*EXTRACTED INFORMATION:*

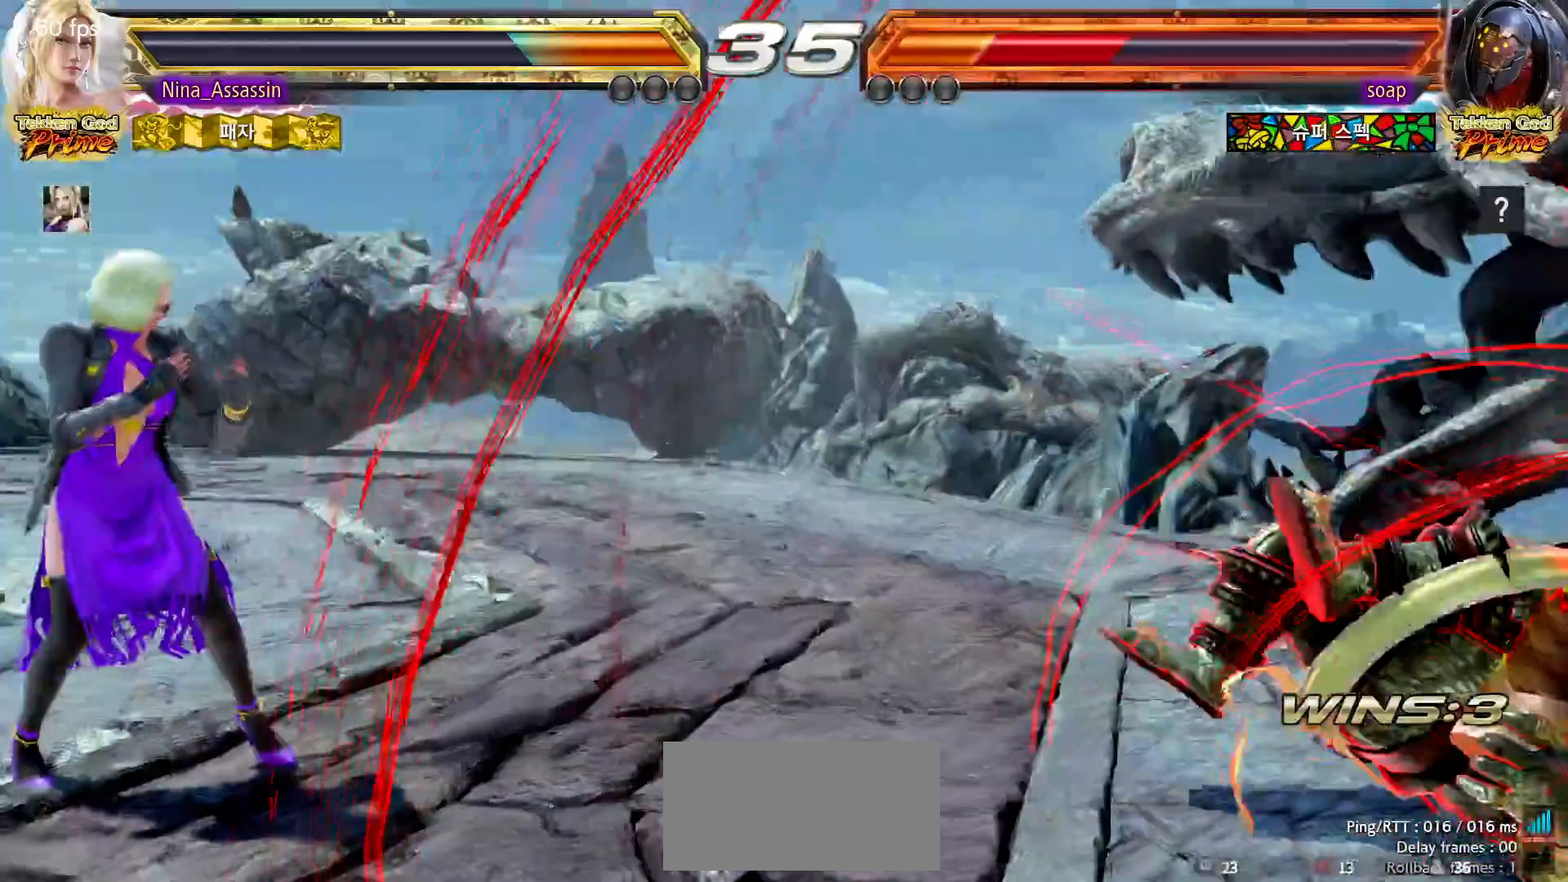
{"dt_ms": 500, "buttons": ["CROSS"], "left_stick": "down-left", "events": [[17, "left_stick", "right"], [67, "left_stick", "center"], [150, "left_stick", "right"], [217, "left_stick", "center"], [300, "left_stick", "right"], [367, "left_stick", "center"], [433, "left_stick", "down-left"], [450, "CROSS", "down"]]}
---
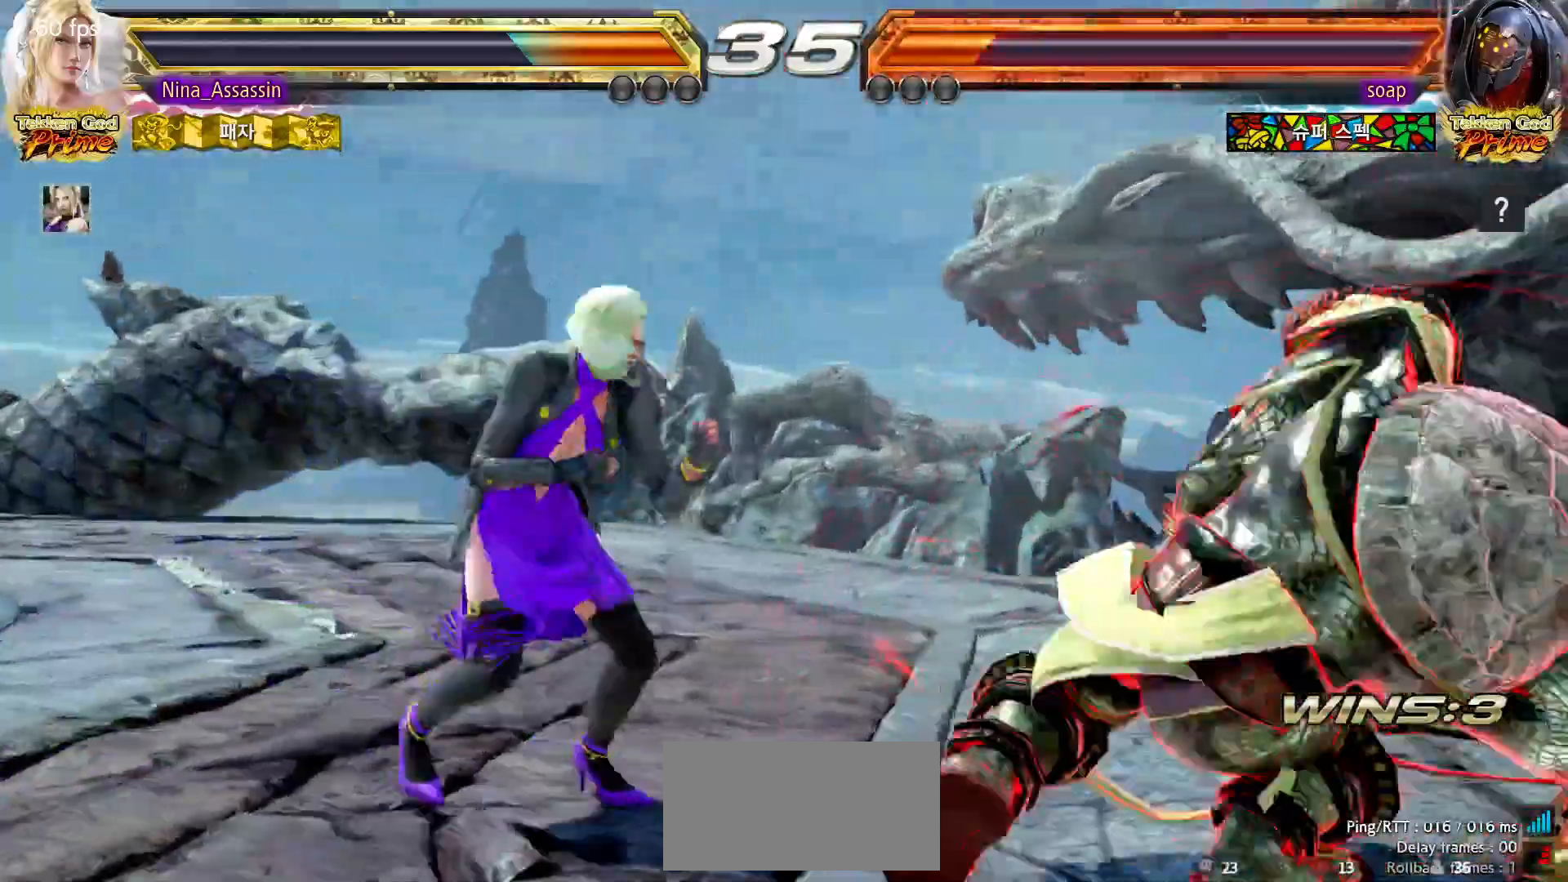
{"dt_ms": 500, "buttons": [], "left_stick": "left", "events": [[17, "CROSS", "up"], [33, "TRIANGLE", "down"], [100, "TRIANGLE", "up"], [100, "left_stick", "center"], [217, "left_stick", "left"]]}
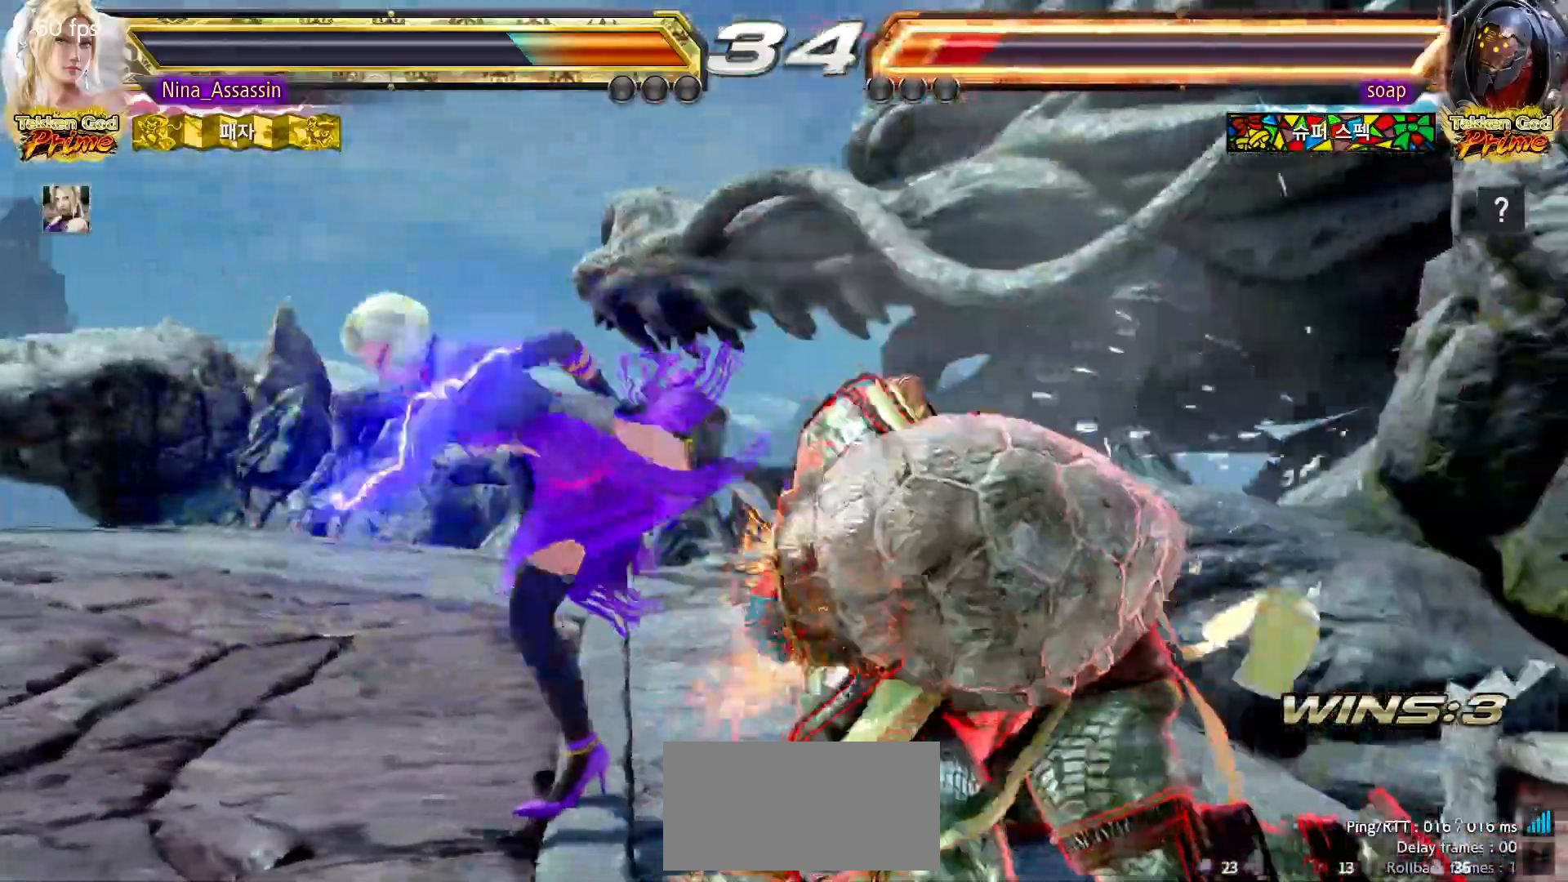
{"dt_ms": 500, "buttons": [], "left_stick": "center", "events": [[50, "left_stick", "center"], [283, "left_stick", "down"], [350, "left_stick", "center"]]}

*ABOUT THIS EXERCISE:* Which of the lines above hold the word "CROSS"? Copy each one.

*RESULT OF THIS EXERCISE:*
{"dt_ms": 500, "buttons": ["CROSS"], "left_stick": "down-left", "events": [[17, "left_stick", "right"], [67, "left_stick", "center"], [150, "left_stick", "right"], [217, "left_stick", "center"], [300, "left_stick", "right"], [367, "left_stick", "center"], [433, "left_stick", "down-left"], [450, "CROSS", "down"]]}
{"dt_ms": 500, "buttons": [], "left_stick": "left", "events": [[17, "CROSS", "up"], [33, "TRIANGLE", "down"], [100, "TRIANGLE", "up"], [100, "left_stick", "center"], [217, "left_stick", "left"]]}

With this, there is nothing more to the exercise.